Up next at ANZCA 2017 is Sarah Baker, who again reminds us that the bending of the truth that 'fake news' alludes to is hardly new. Political propaganda has been used throughout the ages to mobilise the masses in favour of particular courses of action, but those masses have also become more adept at spotting such false stories. The latest tide of 'fake news' is again political, but also deeply connected with economic motives.

Recent developments are further complicated by the specific structures and affordances of social media, as the latest techno-social spaces for the dissemination of 'fake news'. Further, there is an increasing rejection of the idea of a simple, fixed truth; if truth is no longer objective, of course, then different audiences might be more prepared to choose those stories that support their own pre-existing political values and beliefs. However, this is not necessarily very different from more conventional audience choices between differently biased media outlets.

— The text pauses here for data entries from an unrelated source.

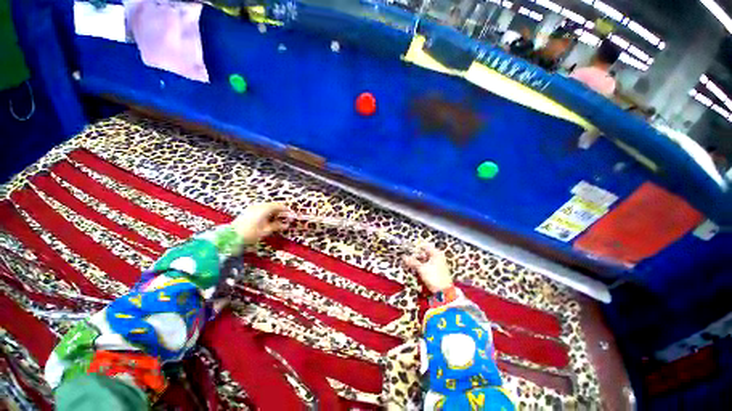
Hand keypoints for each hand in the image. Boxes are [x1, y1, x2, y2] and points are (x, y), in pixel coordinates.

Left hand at [232, 203, 289, 244]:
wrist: (230, 236)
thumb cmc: (250, 233)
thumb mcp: (266, 231)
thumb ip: (277, 226)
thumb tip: (286, 225)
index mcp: (264, 209)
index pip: (279, 206)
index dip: (286, 209)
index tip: (291, 214)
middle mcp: (259, 206)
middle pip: (273, 205)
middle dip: (280, 210)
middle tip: (286, 217)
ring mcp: (252, 208)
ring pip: (267, 207)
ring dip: (274, 211)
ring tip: (278, 219)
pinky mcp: (248, 211)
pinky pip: (261, 209)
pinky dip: (267, 212)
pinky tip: (268, 219)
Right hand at [403, 243, 452, 292]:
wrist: (444, 292)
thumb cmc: (434, 277)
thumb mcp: (422, 269)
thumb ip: (413, 262)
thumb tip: (404, 257)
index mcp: (436, 254)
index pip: (425, 246)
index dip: (416, 248)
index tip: (408, 250)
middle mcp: (438, 257)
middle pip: (424, 253)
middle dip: (415, 256)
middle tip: (407, 257)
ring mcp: (438, 264)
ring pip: (425, 260)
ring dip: (417, 262)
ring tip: (409, 263)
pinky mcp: (437, 271)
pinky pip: (427, 265)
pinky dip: (421, 266)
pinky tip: (415, 268)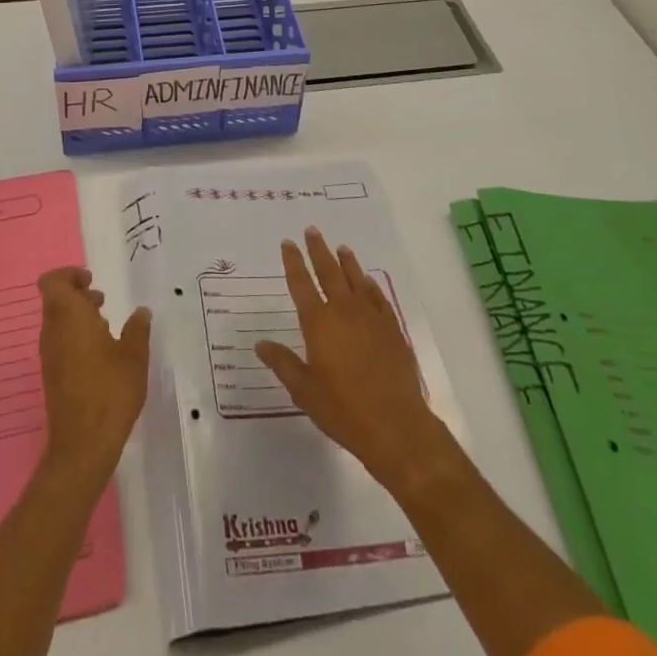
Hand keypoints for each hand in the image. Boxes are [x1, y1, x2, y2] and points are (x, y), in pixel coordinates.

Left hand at [37, 267, 150, 479]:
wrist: (82, 446)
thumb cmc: (109, 392)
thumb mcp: (134, 356)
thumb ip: (137, 329)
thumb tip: (141, 312)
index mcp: (69, 317)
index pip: (53, 281)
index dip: (69, 275)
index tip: (92, 281)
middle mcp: (52, 331)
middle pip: (55, 300)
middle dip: (78, 295)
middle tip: (103, 302)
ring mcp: (49, 355)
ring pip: (57, 322)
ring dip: (78, 317)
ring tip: (107, 327)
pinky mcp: (51, 375)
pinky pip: (59, 342)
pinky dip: (76, 337)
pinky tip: (101, 356)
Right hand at [255, 228, 445, 491]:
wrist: (395, 425)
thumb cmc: (343, 410)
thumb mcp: (304, 391)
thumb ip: (283, 363)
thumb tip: (261, 344)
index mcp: (318, 323)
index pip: (301, 284)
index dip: (293, 262)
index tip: (288, 243)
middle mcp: (343, 311)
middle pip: (329, 272)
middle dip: (318, 250)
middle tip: (312, 230)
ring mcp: (370, 317)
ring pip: (356, 279)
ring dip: (346, 262)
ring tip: (340, 247)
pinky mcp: (392, 329)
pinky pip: (378, 298)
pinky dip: (370, 285)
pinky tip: (367, 281)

There is a long history of the diversification in media outlets representing different political viewpoints, which well predates the rise of the Web as the key medium for news dissemination; some scholars also suggest that the dissemination of explicitly 'fake news' was a great deal more difficult in the pre-Web era. In the context of Brexit, for instance, profiling company Cambridge Analytica has been talked up as an important instrument in targetting the delivery of 'fake news' to susceptible populations more effectively.

(I must admit I disagree deeply with some of the premises in this talk... Sorry if I missed something here.)